I must say though, that it did feel just a little bit personal talking about the Princes privates.
It’s 18.30, I’ve tried to watch the news but the sun was shining in through the window and I couldnt see the screen. The flat feels like a Chinese Laundry, hot and steamy.
Last night was a reall tosser – at 3.00 I left the marital bedroom and slid onto the cool settee, unpeeling my body and hour later, I left the top layer of my epidermis on the brown leather to get back into bed with the hot husband. And by that I mean his temperature – we’ve been togther for 32 years for Gods sake.
I listened to my tape by Belleruth Napastack. her gentle voice got gentler and gentler, deeper and deeper, until I relasied the batteries were running flat. By the time she had reached contra bass my heart rate had slowed down so much Jim thought I had died.
Now I feel like I’m in a Malayan Jungle, the humidity is fierce, whilst all this talk of recession, credit crunch, job losses and financial squeezing makes me want to go out and blow all the silver in my purse.

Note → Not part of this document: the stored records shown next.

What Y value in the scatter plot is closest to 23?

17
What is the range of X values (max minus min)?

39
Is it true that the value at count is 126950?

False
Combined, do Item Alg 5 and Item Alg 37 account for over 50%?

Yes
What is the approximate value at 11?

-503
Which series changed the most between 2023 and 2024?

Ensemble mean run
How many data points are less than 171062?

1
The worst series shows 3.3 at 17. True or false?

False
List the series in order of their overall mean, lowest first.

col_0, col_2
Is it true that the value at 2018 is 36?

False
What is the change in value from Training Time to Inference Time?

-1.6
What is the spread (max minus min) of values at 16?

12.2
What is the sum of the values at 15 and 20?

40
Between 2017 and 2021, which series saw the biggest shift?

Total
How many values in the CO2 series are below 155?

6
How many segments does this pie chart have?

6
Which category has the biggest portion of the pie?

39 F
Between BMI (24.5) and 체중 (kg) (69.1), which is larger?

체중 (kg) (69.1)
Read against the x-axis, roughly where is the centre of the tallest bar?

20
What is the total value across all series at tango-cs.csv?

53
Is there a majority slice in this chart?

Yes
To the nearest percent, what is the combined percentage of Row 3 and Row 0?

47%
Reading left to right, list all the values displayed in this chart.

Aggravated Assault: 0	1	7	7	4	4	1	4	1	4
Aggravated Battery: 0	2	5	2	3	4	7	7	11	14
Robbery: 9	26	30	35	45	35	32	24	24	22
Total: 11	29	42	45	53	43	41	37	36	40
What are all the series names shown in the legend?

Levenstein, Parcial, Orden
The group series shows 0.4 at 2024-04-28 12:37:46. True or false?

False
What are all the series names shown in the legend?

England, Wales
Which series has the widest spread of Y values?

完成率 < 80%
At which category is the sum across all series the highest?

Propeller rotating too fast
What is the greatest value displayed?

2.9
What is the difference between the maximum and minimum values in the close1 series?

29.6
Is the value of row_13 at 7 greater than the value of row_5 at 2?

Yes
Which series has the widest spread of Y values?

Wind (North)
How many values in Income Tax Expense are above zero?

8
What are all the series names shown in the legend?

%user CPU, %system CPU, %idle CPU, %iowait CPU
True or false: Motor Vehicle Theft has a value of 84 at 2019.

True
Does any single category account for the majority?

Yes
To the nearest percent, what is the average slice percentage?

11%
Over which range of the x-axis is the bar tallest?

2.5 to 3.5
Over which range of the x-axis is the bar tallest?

Gail Porter came into the studio to talk to me. She is a breath of fresh air. A real reminder that whatever life throws at you there’s always something in the reserve tank to get you back on the road. She gave me a little gift, red leather flowers on a string, made by Laura Lees, her deisgner friend from Scotland. She also fluttered her eyelashes which, she tells me, grew back two days after she swum with dolphins.
I think David Tennant should be given all the plaudits, not just because he is a good actor but because he has had to cope wioth every media pundit banging on about him being Dr Who. He’s an actor for heavens sake, when he’s not treading the boards he tries to make a living in his chosen profession. More power to his elbow I say, and a massive big up to all the wonderful callers who gave good old Bill Shakespeare the thumbs up.
Tomorrow I will return to my chair in Latimer Road, spray the air with sacred space spray, take a deep breath and prattle on for three hours about meaningful things, I hope you will join me.